Supplied passage
_ _ _ _

From bb3b849d7271aa49ac362919a999e16c7c41638b Mon Sep 17 00:00:00 2001
From: Andi Kleen <ak@linux.intel.com>
Date: Mon, 4 Feb 2019 16:47:07 -0800
Subject: [PATCH 4/8] x86/pmu/intel: Add perf event attribute to enable counter
 3
Status: O
Content-Length: 2976
Lines: 100

Add a "force_rtm_abort" attribute per perf event attribute
to allow user programs to opt in to use counter 3 and disable
TSX while the perf event is active.

This allows non root programs to use groups with 4 counters,
even if TSX is fully enabled.

The actual defaults depend on further patches.

We use config2 bit 0 in the core PMU for this interface.

Signed-off-by: Andi Kleen <ak@linux.intel.com>
---
 arch/x86/events/intel/core.c | 21 +++++++++++++++++++++
 arch/x86/events/perf_event.h |  2 ++
 2 files changed, 23 insertions(+)

_ _ _ _

Given data
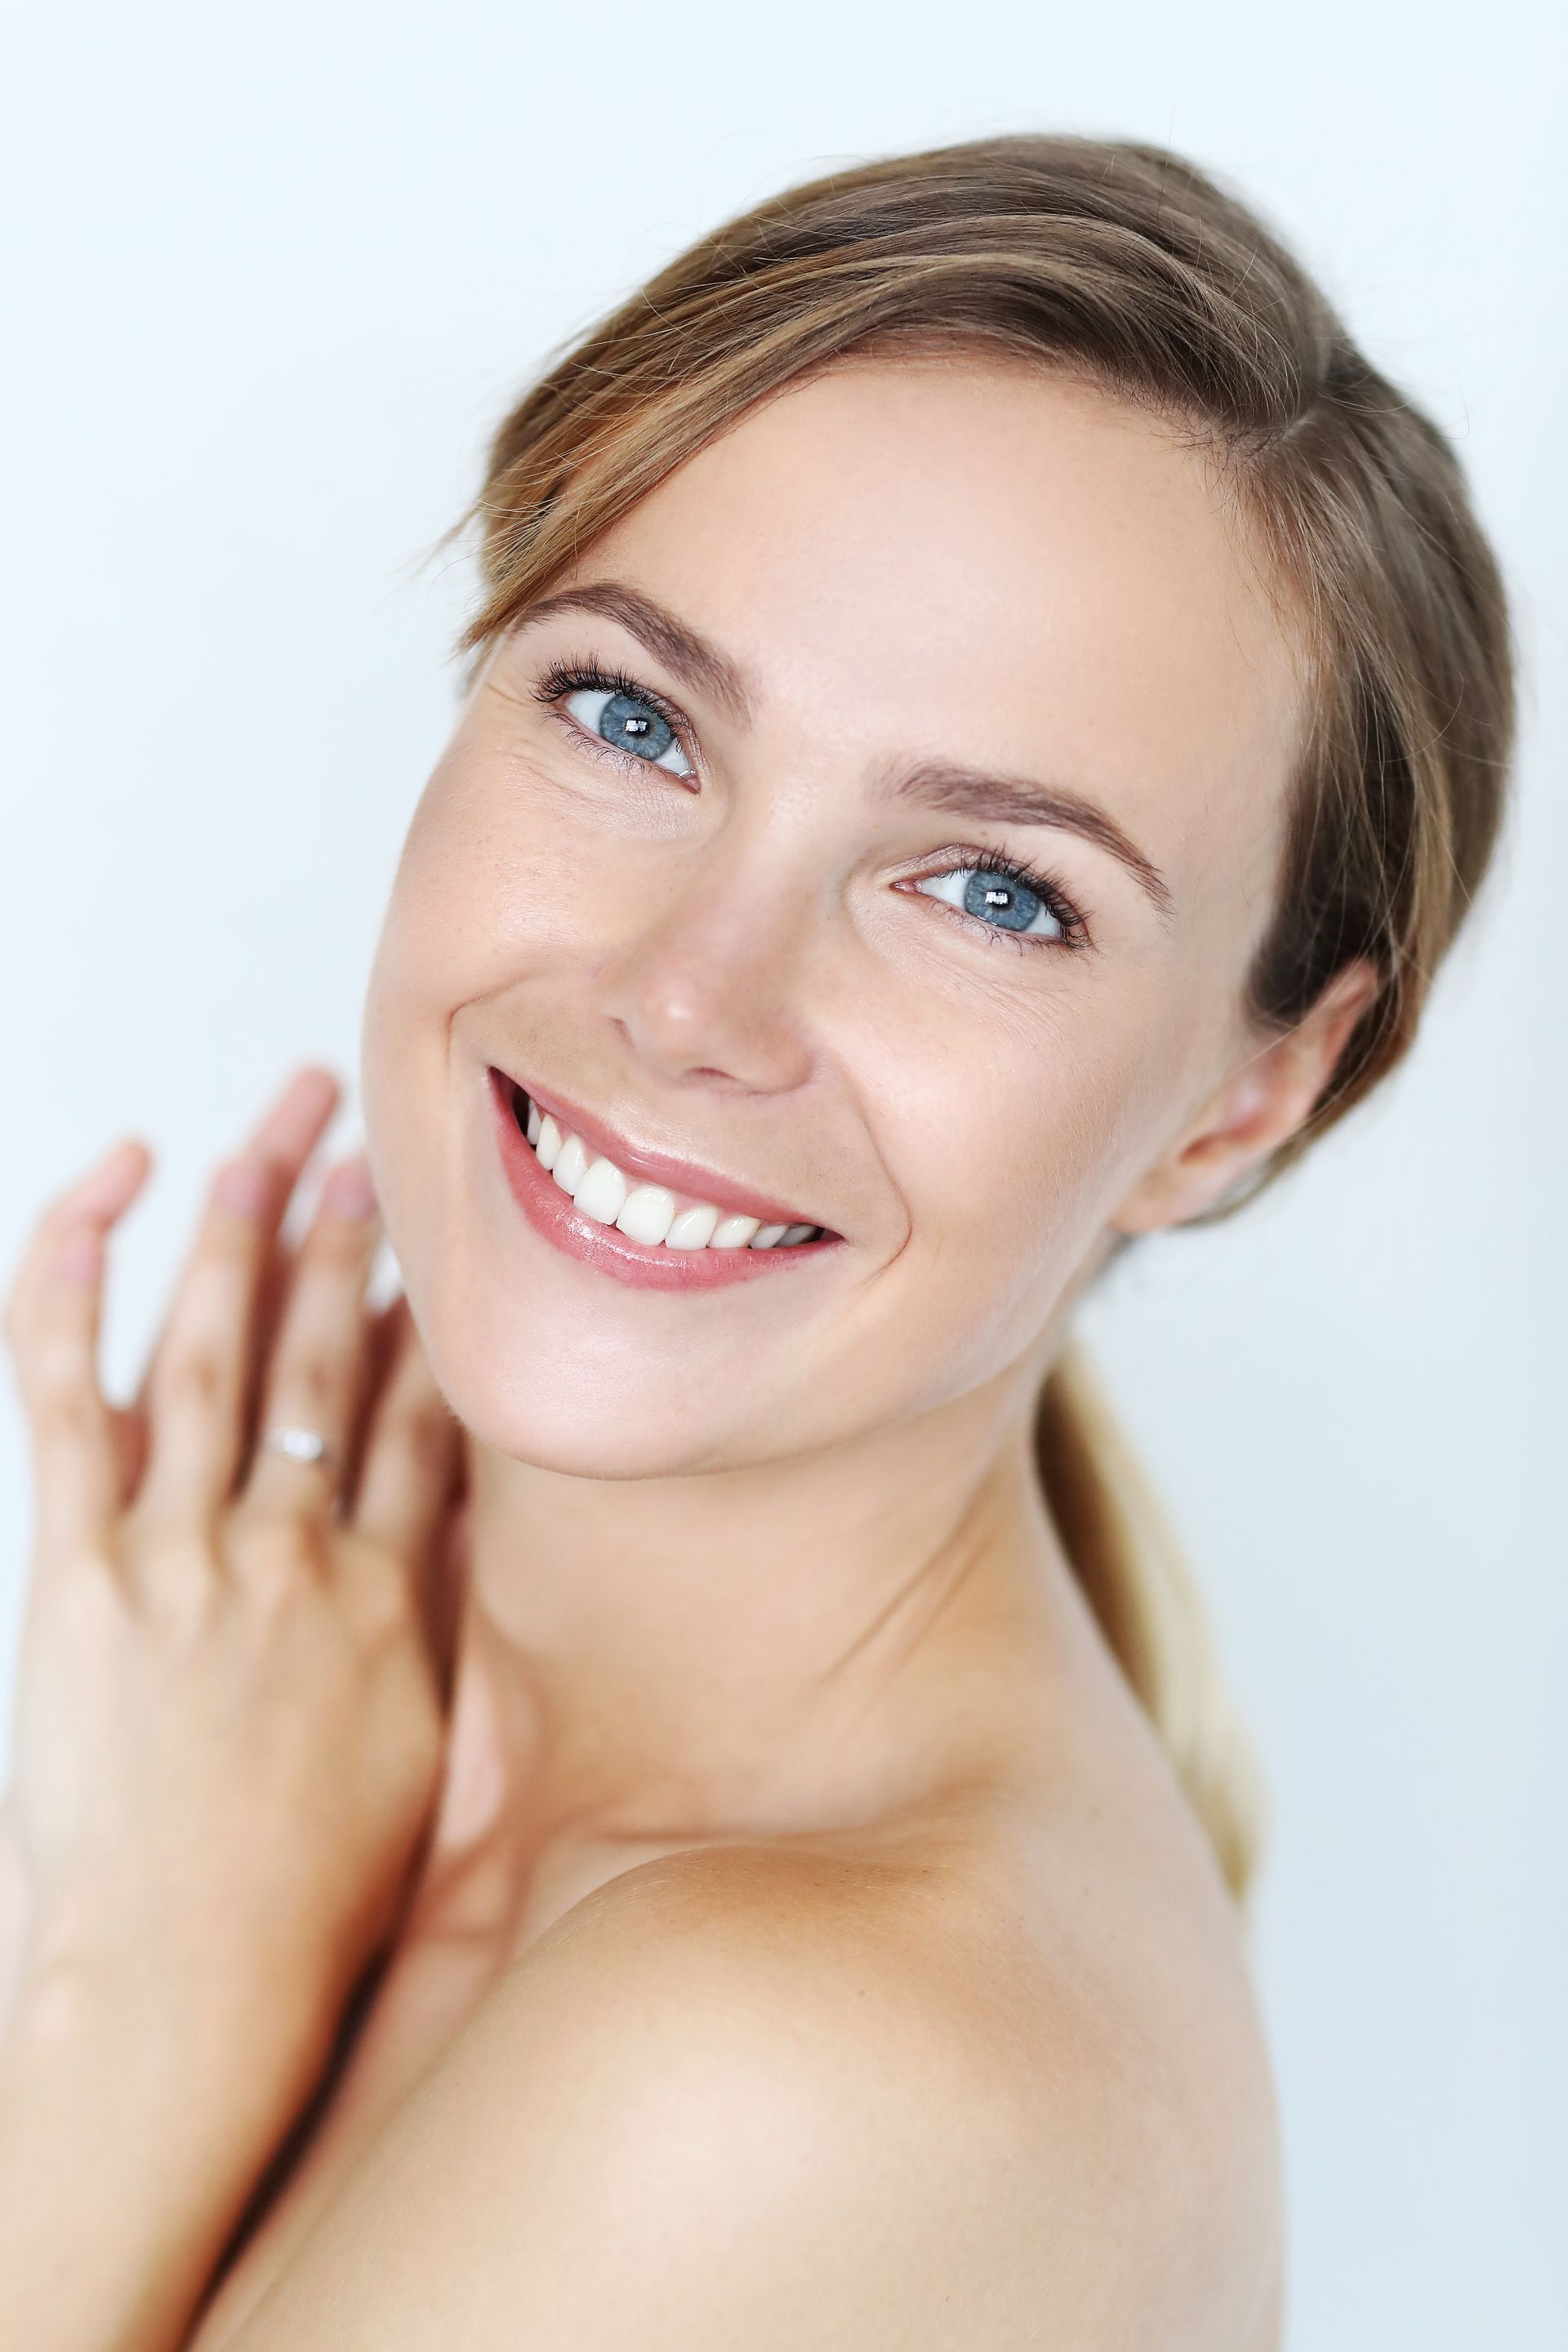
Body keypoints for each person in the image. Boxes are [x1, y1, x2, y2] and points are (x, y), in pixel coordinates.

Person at [0, 134, 1511, 2350]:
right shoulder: (268, 1660)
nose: (690, 997)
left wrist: (121, 2014)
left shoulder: (802, 2072)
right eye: (632, 715)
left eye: (997, 889)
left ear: (1249, 1093)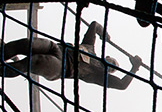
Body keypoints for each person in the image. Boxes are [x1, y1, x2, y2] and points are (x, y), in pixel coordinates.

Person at [1, 21, 143, 90]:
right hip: (57, 49)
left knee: (32, 62)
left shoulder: (98, 74)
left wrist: (134, 68)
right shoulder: (89, 47)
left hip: (61, 67)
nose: (110, 65)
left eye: (112, 69)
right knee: (26, 44)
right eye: (112, 62)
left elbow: (122, 85)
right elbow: (94, 25)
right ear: (107, 57)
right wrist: (104, 34)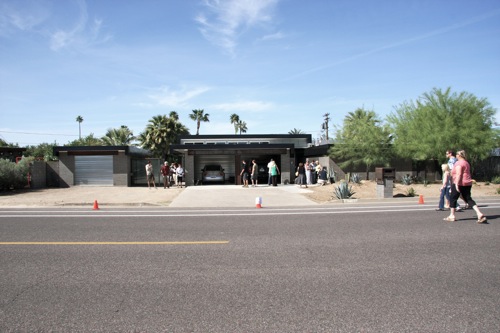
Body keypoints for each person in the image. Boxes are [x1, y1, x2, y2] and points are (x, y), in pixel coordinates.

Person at [443, 150, 487, 223]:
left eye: (457, 154)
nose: (456, 155)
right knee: (468, 199)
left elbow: (459, 174)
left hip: (459, 183)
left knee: (453, 198)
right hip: (467, 183)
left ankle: (452, 215)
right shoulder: (466, 163)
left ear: (460, 155)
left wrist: (456, 184)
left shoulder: (459, 163)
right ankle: (479, 214)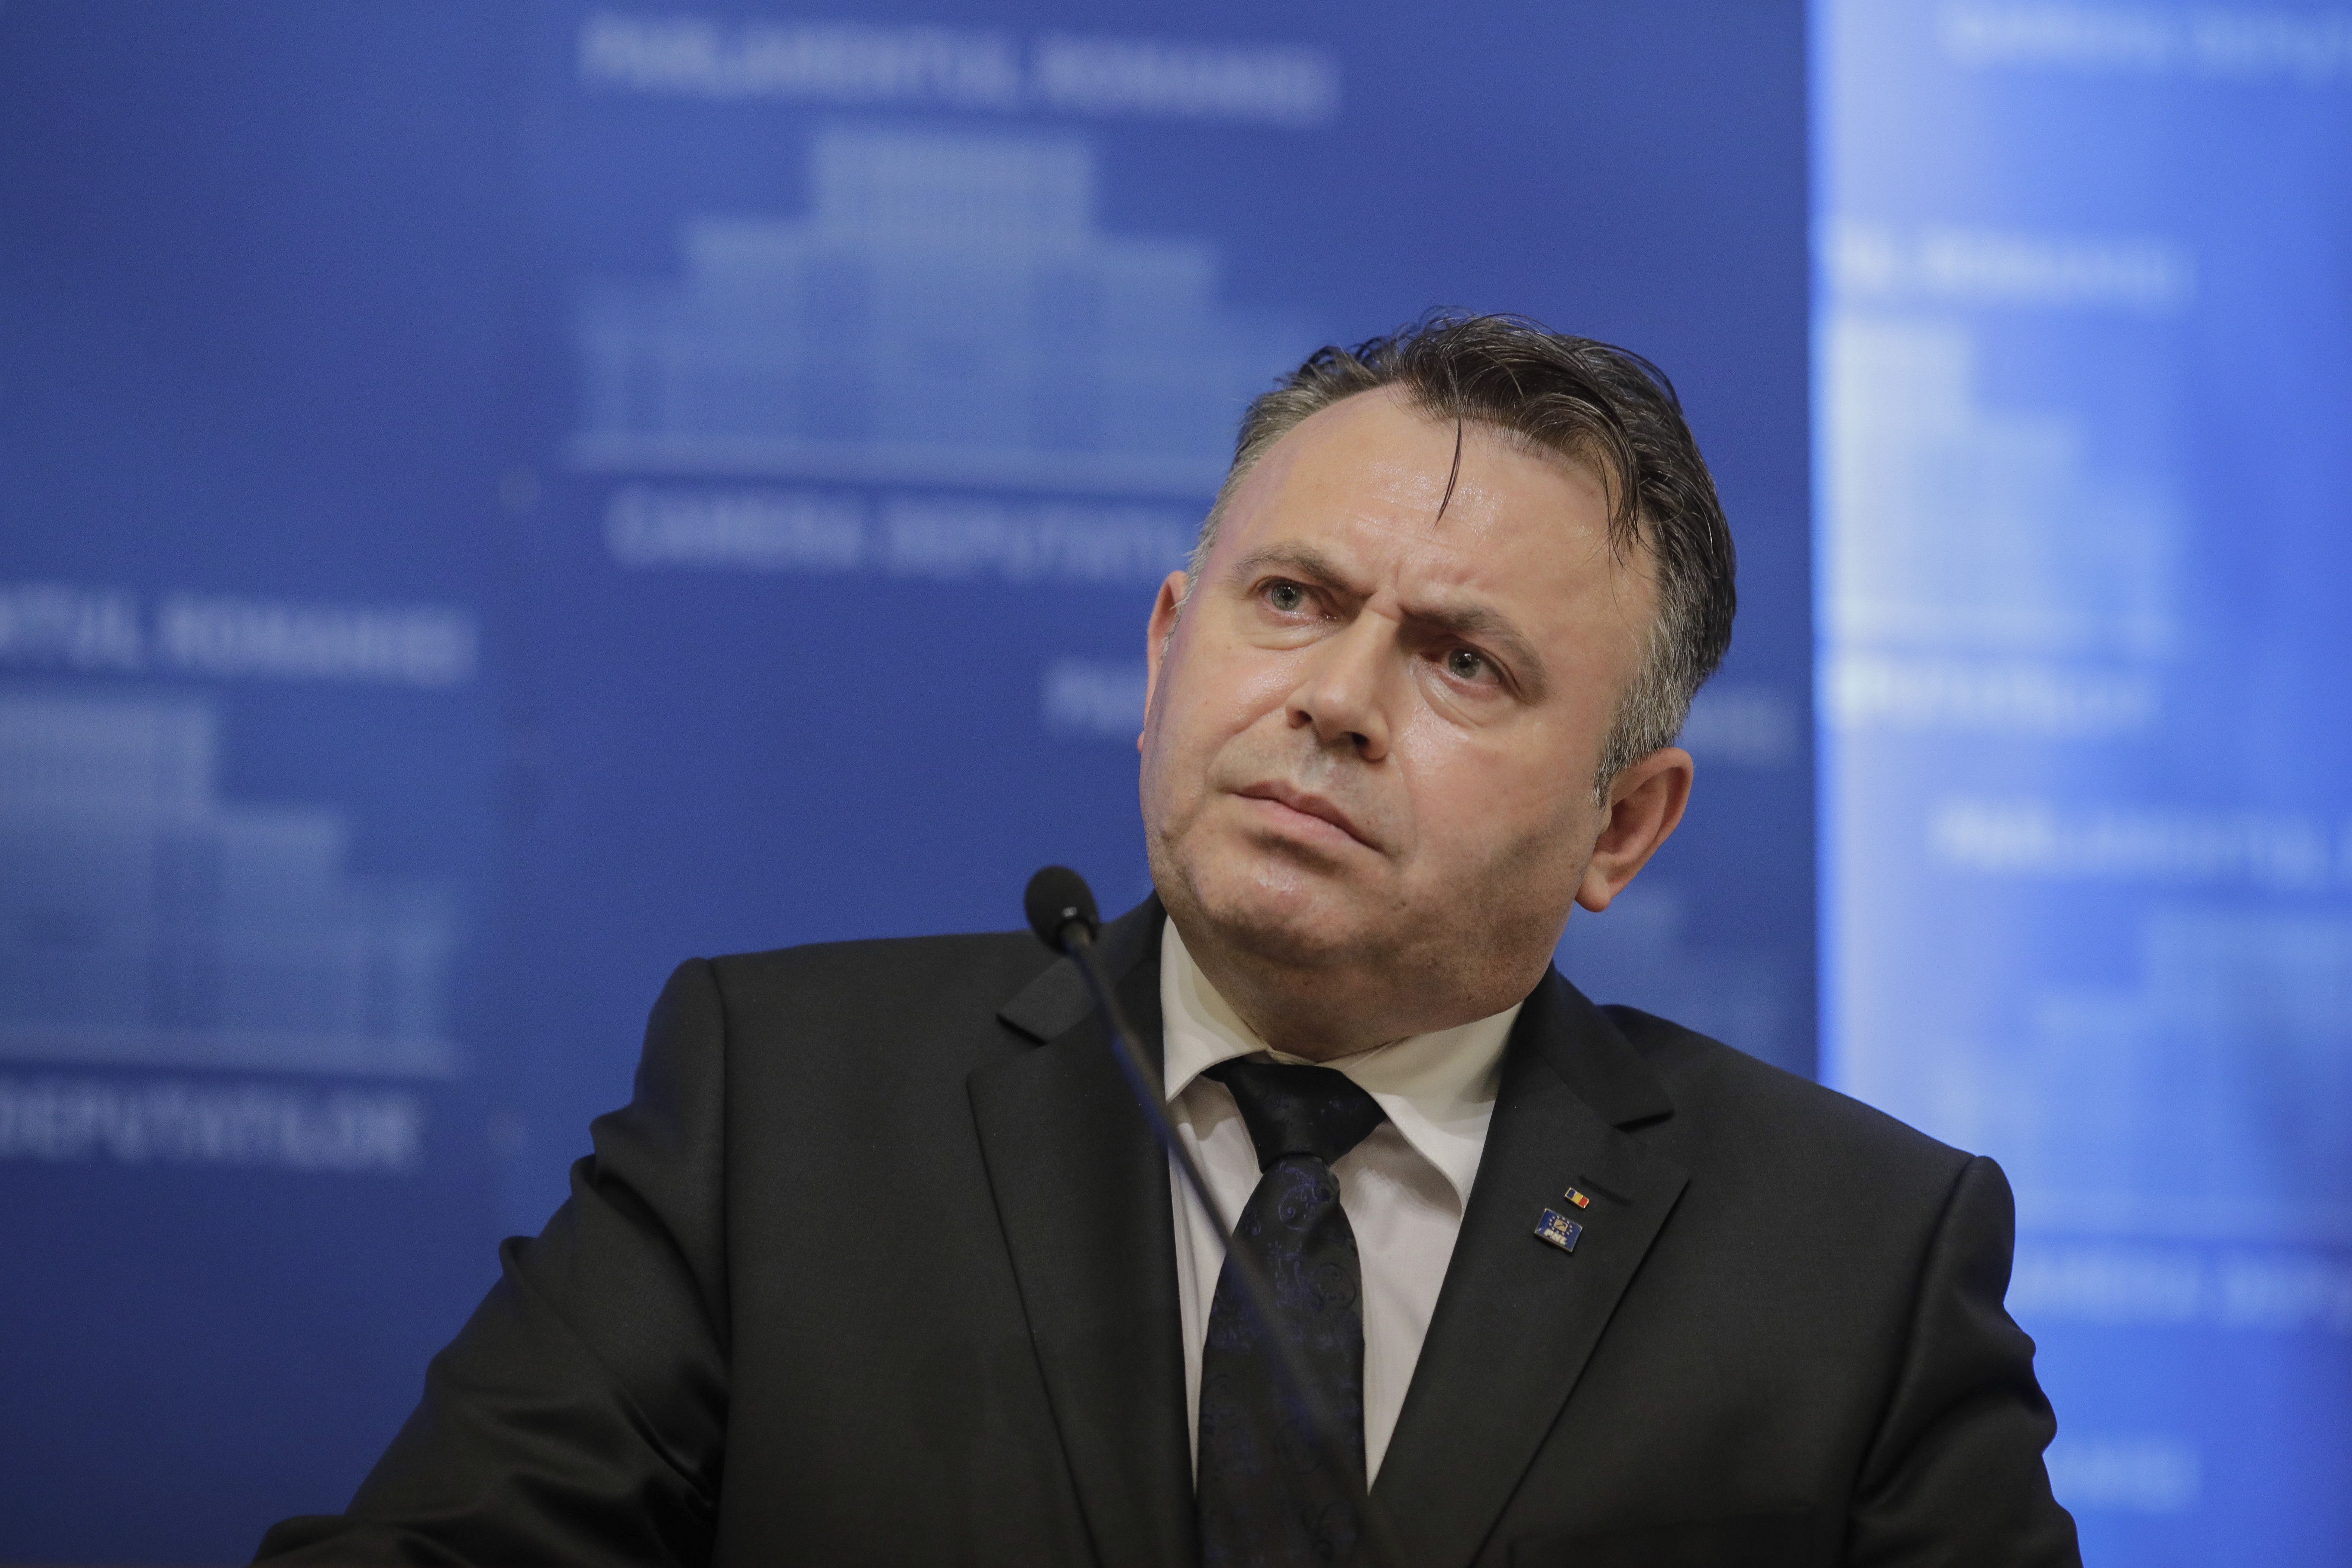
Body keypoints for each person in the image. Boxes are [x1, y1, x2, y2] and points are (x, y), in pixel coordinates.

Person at [257, 315, 2080, 1566]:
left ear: (1624, 823)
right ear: (1164, 649)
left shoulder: (1854, 1261)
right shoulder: (787, 1106)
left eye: (1462, 660)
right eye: (1290, 598)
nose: (1336, 700)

_ _ _ _

Problem set
**A)** Answer these about the perf patch message:
(i) Which config2 bit does the interface use in the core PMU?
(ii) How many counters can non-root programs use in a group?
(iii) How many insertions does the patch make in total?
**B)** Name every header field, written as a name followed by a colon, that appears in the perf patch message before its first blank line.
**C)** Resume the perf patch message from the point where it stops.

Numbered responses
**A)**
(i) Bit 0
(ii) 4
(iii) 23

**B)** From, Date, Subject, Status, Content-Length, Lines

**C)**
diff --git a/arch/x86/events/intel/core.c b/arch/x86/events/intel/core.c
index a24f73462a98..c197b2f1cfcc 100644
--- a/arch/x86/events/intel/core.c
+++ b/arch/x86/events/intel/core.c
@@ -3181,6 +3181,13 @@ static int intel_pmu_hw_config(struct perf_event *event)
 	if (ret)
 		return ret;
 
+	if (static_cpu_has(X86_FEATURE_TSX_FORCE_ABORT)) {
+		if (event->attr.config2 & FORCE_RTM_ABORT)
+			event->hw.flags |= PERF_X86_EVENT_ABORT_TSX;
+		else
+			event->hw.exclude = BIT(3);
+	}
+
 	if (event->attr.precise_ip) {
 		if (!event->attr.freq) {
 			event->hw.flags |= PERF_X86_EVENT_AUTO_RELOAD;
@@ -3633,6 +3640,8 @@ PMU_FORMAT_ATTR(ldlat, "config1:0-15");
 
 PMU_FORMAT_ATTR(frontend, "config1:0-23");
 
+PMU_FORMAT_ATTR(force_rtm_abort, "config2:0");
+
 static struct attribute *intel_arch3_formats_attr[] = {
 	&format_attr_event.attr,
 	&format_attr_umask.attr,
@@ -3668,6 +3677,11 @@ static struct attribute *skl_format_attr[] = {
 	NULL,
 };
 
+static struct attribute *skl_extra_format_attr[] = {
+	&format_attr_force_rtm_abort.attr,
+	NULL,
+};
+
 static __initconst const struct x86_pmu core_pmu = {
 	.name			= "core",
 	.handle_irq		= x86_pmu_handle_irq,
@@ -4133,6 +4147,7 @@ __init int intel_pmu_init(void)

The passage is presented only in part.